=== Data section ===
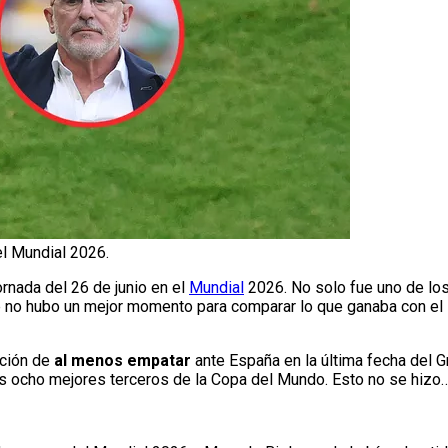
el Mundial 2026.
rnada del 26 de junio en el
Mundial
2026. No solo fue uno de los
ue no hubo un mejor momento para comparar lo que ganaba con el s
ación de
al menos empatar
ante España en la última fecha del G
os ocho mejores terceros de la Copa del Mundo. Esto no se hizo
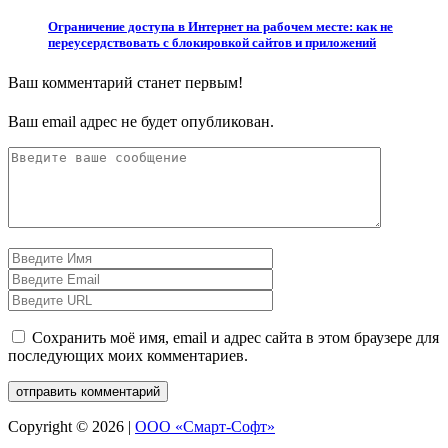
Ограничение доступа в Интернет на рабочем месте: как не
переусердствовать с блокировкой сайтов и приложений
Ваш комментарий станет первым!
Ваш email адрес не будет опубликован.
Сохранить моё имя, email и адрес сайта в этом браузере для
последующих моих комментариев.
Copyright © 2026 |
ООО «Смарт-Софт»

=== What you should do ===
Copy out the entries verbatim and leave the images out.

=== Solved problem ===
el Mundial 2026.
rnada del 26 de junio en el
Mundial
2026. No solo fue uno de los
ue no hubo un mejor momento para comparar lo que ganaba con el s
ación de
al menos empatar
ante España en la última fecha del G
os ocho mejores terceros de la Copa del Mundo. Esto no se hizo
Ограничение доступа в Интернет на рабочем месте: как не
переусердствовать с блокировкой сайтов и приложений
Ваш комментарий станет первым!
Ваш email адрес не будет опубликован.
Сохранить моё имя, email и адрес сайта в этом браузере для
последующих моих комментариев.
Copyright © 2026 |
ООО «Смарт-Софт»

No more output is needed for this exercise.